A new framework called CATArena has been developed to evaluate the learning abilities of Large Language Model (LLM) agents through iterative tournament competitions. Proposed by researchers at Shanghai Jiao Tong University, AGI-Eval, and Meituan, CATArena addresses the limitations of current benchmarks that primarily assess end-to-end performance in fixed scenarios.
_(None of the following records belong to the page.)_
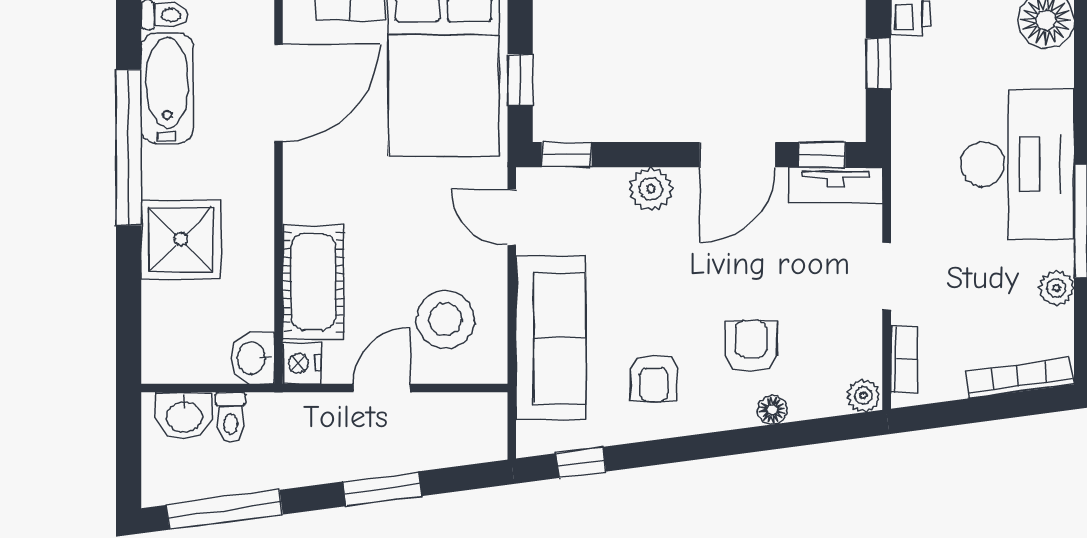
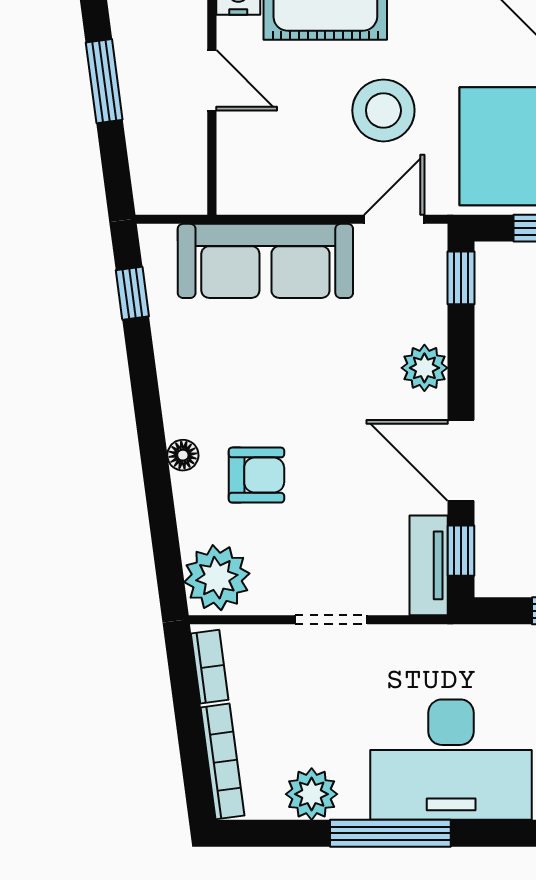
plant: (1056, 288) -> (312, 794), width x1.38, depth x1.38
stool: (445, 319) -> (383, 110), moved
bookcase: (904, 359) -> (210, 667), moved, turned -98
armchair: (654, 378) -> (222, 371), removed
plant: (863, 396) -> (217, 578), width x1.88, depth x1.88
floor lamp: (772, 410) -> (183, 455), moved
It emphasizes learning ability—both self-improvement and peer-learning—as crucial for agent evolution toward human-level intelligence. The CATArena platform features four diverse board and card games with open-ended scoring, enabling continuous and dynamic evaluation of agent capabilities. The framework allows agents to refine their strategies through repeated interactions and feedback. Experiments involving both minimal and commercial code agents demonstrate that CATArena provides reliable benchmarking for core agent abilities, particularly learning ability and strategy coding. The framework's contributions include an iterative peer-learning-based competitive environment and a tournament-style benchmark with extensible evaluation across diverse tasks. By focusing on strategy coding, CATArena represents a novel evaluation dimension not addressed in previous work, distinguishing it from traditional LLM reasoning tasks.